Over at CIMSEC, there is a nice piece suggesting that the P-8A Poseidon needs to have the LRASM integrated quickly to boost its ability to conduct offensive Surface Warfare, that is, shooting enemy ships.
Recent months have found uniformed officers and naval strategists writing and speaking about regaining the ability of U.S. Navy (USN) ships to conduct offensive anti-surface warfare (ASuW). The discussion has been lively and featured many authors and many different approaches. Some solutions are incremental, such as fielding more capable long-range weapons in existing launch systems.[i] Others are more radical, such as trading large long-range missile defense interceptors for small point defense missiles and building a new generation of multi-role cruise missiles.[ii]
As Lieutenant Glynn notes, the Poseidon is currently armed with the aged and obsolescent AGM-84 Harpoon.
Of course, the problem isn’t simply that the P-8 program doesn’t currently have a plan to integrate the Long Range Anti-ship Missile. The problem is a bit more widespread than that.
The only active US over the horizon anti-ship missile right now is the Harpoon. And the Harpoon has some serious issues. First, it is old. Sure, much of it has been upgraded over the years, but the basic technology is still a generation in the past. It has a fairly short range, roughly in the neighborhood of 75 miles. Against a top tier opponent (say, China) that may well mean the launching platform has to close within range of the target’s surface to air or surface to surface missile envelope. The whole point of standoff weapons is to avoid that.

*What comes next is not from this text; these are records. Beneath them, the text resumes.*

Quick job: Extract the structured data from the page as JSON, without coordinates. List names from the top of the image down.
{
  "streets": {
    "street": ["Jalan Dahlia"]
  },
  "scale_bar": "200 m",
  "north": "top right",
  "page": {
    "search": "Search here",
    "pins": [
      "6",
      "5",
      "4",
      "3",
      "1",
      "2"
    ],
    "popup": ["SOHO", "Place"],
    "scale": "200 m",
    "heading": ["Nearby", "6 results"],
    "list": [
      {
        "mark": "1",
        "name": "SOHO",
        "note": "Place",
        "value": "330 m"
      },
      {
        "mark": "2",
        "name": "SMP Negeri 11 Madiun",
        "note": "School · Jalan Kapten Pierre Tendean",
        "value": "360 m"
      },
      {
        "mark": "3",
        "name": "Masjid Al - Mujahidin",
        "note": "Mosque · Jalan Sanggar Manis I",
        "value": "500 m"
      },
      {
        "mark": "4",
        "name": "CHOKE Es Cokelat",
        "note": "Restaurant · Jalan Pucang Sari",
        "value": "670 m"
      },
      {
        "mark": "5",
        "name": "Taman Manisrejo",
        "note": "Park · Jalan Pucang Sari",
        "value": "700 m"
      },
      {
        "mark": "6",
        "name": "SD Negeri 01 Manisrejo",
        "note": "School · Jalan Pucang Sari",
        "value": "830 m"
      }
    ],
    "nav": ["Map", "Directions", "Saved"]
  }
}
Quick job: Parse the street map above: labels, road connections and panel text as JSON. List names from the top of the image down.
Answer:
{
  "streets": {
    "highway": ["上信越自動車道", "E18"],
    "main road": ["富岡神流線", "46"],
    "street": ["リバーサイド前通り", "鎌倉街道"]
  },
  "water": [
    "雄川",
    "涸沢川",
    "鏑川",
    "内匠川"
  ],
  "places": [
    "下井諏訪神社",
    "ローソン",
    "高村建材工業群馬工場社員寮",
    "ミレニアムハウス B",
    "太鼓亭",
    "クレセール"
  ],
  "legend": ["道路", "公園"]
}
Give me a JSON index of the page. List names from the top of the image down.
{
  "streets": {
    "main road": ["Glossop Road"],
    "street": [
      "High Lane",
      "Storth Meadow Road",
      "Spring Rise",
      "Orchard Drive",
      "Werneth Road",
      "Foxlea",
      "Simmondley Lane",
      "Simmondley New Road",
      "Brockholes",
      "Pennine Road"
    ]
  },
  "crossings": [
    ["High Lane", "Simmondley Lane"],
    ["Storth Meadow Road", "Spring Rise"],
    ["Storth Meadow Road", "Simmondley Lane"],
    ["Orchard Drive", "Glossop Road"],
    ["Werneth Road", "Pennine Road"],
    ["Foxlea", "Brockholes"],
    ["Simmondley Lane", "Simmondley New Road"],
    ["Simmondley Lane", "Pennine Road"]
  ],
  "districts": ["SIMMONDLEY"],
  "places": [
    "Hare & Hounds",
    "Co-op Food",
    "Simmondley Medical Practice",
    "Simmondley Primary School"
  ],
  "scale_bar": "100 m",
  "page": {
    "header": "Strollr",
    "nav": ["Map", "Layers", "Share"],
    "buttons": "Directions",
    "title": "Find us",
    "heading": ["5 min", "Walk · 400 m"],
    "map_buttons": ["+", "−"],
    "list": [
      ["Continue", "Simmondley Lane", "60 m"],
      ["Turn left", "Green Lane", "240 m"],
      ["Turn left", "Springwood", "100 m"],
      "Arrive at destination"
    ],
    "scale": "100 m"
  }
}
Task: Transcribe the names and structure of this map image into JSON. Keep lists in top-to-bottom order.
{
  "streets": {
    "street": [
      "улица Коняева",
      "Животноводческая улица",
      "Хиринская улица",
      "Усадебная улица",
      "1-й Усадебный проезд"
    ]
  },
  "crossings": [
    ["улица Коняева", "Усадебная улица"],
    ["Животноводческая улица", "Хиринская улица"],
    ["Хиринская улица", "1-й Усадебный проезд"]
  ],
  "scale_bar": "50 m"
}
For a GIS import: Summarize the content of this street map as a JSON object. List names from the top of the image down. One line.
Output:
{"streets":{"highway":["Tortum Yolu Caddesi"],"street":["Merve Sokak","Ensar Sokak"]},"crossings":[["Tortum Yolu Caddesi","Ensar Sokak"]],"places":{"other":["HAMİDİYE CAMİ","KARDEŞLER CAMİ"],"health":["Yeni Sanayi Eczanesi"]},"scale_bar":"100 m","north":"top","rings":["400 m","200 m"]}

Nor is the Harpoon stealthy. More recent missile programs have addressed enemy point defenses by generally one of two methods. First, make a really fast missile. That reduces the target’s available reaction time. The Russo-Indian Brahmos supersonic ASM uses this approach. The other method is to make the missile somewhat stealthy, thereby reducing the detection range. That similarly reduces the target’s available reaction time.
One other issue that Lt. Glynn touches upon is the numbers of ships that even carry Harpoon. It wasn’t so long ago that every major surface combatant in our fleet carried it. Perry class frigates, Spruance class destroyers, the nuclear cruisers as well as the Ticonderoga class Aegis cruisers. As well, the first batch of DDG-51 Arleigh Burke Aegis destroyers carried Harpoon. But of most of those ships are gone, or soon will be. The Navy still has 22 Ticos, and the early Burkes. The Perry class has been stripped of its missile capability. The later construction Burkes had to give something up to fit a helo hangar aboard, and the Harpoon launcher was it. They do have a limited surface to surface capability using their SM-2 missiles, but that is range limited to the radar horizon, and its warhead is quite small, and not designed for attacking ships.
In short, just as the Navy is again beginning to face a serious blue water threat, it finds itself with very limited means of actually sinking enemy surface ships. Since World War II, the Navy has (with good reason) considered the submarine and the airplane as the two primary methods of destroying enemy ships. And that likely will remain the case. But it cannot afford to risk not having a robust surface warfare capability against a near peer blue water fleet.